*Supplied text:*

■ ■ ■ ■

In contrast, the act of sharing research data could have advantageous consequences. Scientific outreach might be extended into other than the original research areas (Chao, 2011), and researchers’ reputations could grow by the publicity of good sharing practices, possibly initiating new collaborations. In genetics (Botstein, 2010; Piwowar & Vision, 2013) it was calculated that papers with open data were cited more than studies without the data available. This citation advantage was also found in other disciplines like astronomy (Henneken & A, 2011; Dorch, 2012) and oceanography (Sears, 2011). As citations to papers for many disciplines are a the key metric by which impact of researchers is measured, this could mean a very important incentive to researchers for sharing their data. Moreover, there is a tendency to regard datasets as research output that can be used as a citeable reference or source in their own right (Costello et al., 2013; Neumann & Brase, 2014). For the field of oceanography it was found that datasets can be cited even more than most papers (Belter, 2014). This would mean that sharing datasets in the near future could have a direct positive influence on a researcher’s scientific impact.

■ ■ ■ ■

*Dataset:*

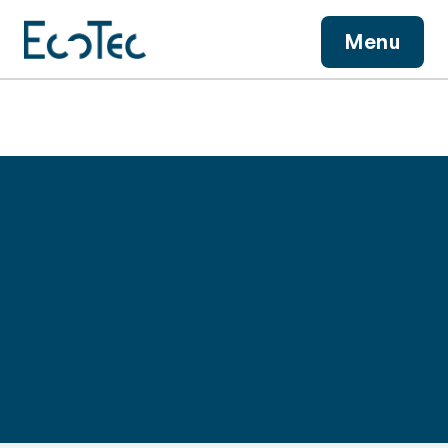
View More
Menu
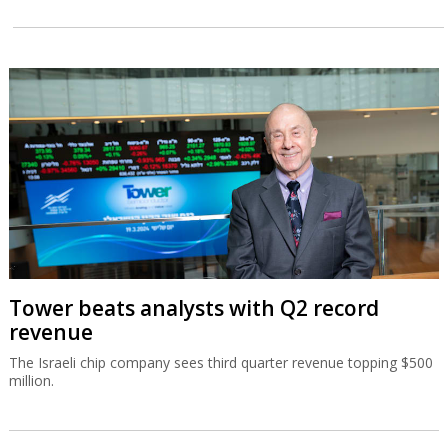
Tower beats analysts with Q2 record
revenue
The Israeli chip company sees third quarter revenue topping $500
million.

■ ■ ■ ■

*Questions to answer:*
(a) In the passage on sharing research data, in which field was it found that datasets can be cited even more than most papers?
(b) Resume the passage on sharing research data after its last sentence.
You can leave the records aside; they play no part here.

*Your written answers:*
(a) Oceanography.

(b)
On the other side of the coin, a researcher who reuses a dataset that was shared can gain several advantages. Time is saved in not having to collect or produce the data, which can be put to use to produce more papers. Papers can be enhanced with a comparison or meta-analysis based on an extra dataset. If the added dataset merits publication in a higher impact journal, the paper could be cited more often. In more general terms, the scientific community can benefit from reuse of datasets. Sharing data enables open scientific inquiry, encourages diversity of analysis and opinion, promotes new research, facilitates the education of new researchers, enables novel applications to data not envisioned by the initial investigators, permits the creation of new datasets when data from multiple sources are combined, and provides a basis for new experiments (Ascoli, 2007; Kim, 2013; Pitt & Tang, 2013). It also is a way to prevent scientific fraud; with the dataset provided, one should be able to reproduce scientific results.

To summarize, data sharing implies costs and/or benefits for the individual researcher, but are of clear benefit to researchers that reuse the dataset, and to the scientific community as a whole. In this context, the problem of data sharing can be studied as a game theoretic problem. The strength of game theory lies in the methodology it provides for structuring and analysing problems of strategic choice. The players, their strategic options, the external factors of influence on those decisions, all have to be made explicit. With the model, we show how research data sharing fits the definition of a typical ‘tragedy of the commons,’ in which cooperating is the best strategy but cheating is the evolutionary stable strategy. In addition, we assess measures for altering costs and benefits with sharing and reuse and analyse how each measure would turn the balance towards more sharing and more benefits from sharing, benefitting the community, society and the individual researcher.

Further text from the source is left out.